The dedication of the professionals and support staff who provide the care to thousands of patients a year from one end of the country to the other is beyond reproach.
But the leadership of this gilded ship has often been found wanting
Over recent years, this newspaper has exposed and campaigned on some of the worst examples of uncaring and incompetent managerial practices that have left patients and their families distressed, and sometimes the worse for their experiences, with the NHS.
Often these are exceptions but for the people involved, be they individuals or whole groups of patients, the consequences can be catastrophic and life-changing.
Ultimate responsibility for the service rests with Scottish Government ministers and since 2014 the buck has stopped with Shona Robison, who yesterday stood down from the role as Health Secretary.

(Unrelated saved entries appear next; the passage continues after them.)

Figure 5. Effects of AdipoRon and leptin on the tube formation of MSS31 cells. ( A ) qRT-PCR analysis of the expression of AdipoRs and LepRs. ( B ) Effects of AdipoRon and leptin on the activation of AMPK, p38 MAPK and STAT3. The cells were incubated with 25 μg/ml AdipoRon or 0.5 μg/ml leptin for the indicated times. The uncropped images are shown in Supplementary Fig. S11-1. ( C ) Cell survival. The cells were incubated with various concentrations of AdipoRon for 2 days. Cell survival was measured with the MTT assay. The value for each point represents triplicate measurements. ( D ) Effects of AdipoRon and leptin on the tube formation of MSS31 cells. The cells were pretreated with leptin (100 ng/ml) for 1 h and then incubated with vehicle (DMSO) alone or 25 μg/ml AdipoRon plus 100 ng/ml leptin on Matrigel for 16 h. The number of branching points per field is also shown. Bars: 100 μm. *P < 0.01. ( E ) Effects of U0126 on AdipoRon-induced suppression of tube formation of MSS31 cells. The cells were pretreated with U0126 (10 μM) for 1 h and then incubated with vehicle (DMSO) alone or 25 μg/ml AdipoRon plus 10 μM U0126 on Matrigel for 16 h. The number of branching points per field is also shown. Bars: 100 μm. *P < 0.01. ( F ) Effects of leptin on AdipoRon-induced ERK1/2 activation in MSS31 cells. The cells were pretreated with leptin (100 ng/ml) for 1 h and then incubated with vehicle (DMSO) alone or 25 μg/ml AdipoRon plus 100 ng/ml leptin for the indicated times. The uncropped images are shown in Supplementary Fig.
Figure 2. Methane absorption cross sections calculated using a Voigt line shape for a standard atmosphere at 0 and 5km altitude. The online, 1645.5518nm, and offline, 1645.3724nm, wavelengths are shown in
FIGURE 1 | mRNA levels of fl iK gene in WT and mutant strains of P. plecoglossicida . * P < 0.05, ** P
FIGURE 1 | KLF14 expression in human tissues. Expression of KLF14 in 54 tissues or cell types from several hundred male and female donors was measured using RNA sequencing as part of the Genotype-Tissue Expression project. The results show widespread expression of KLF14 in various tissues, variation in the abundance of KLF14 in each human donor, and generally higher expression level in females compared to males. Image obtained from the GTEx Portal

Calls for her resignation pealed as regularly as an ambulance siren on the final approach to Ninewells Hospital as crisis after crisis mounted up in the NHS.
Time after time, her leadership, and the advice she was given, showed a lack of competence and control.
It is better, perhaps inevitable, that she be moved at the first dignified opportunity.
TROUBLES
In some ways, Robison was an unlucky health secretary.
Like the home office job in the UK Government, health in Scotland is a brief that can swallow politicians whole unless, like Robison’s predecessor, they become First Minister before the problems they have presided over become apparent.
But the troubles of health provision are bigger than one woman who, as her resignation letter acknowledged, has had huge personal and political struggles to cope with at the same time.
Resources and the demographics of ageing and remote populations, combined with the raised expectations of what patients should receive from health care, make the next seven years, never mind seven decades, of the NHS a major challenge.
As well as more funds – and that means raising taxes – the NHS still has to undertake the revolution in moving from hospital to home care and combining social and medical care.
These massive challenges, as well as tackling one of the biggest deadweights of all – that most of us Scots just don’t take personal interest in a diet or exercise plan – require communication skills, political savvy and tenaciousness that have been lacking.
It is unlikely that the appointment of Jeane Freeman will have an immediate impact on the service.
But an impact is needed – and a sense of leadership and mission to take the precious NHS through the decades to come.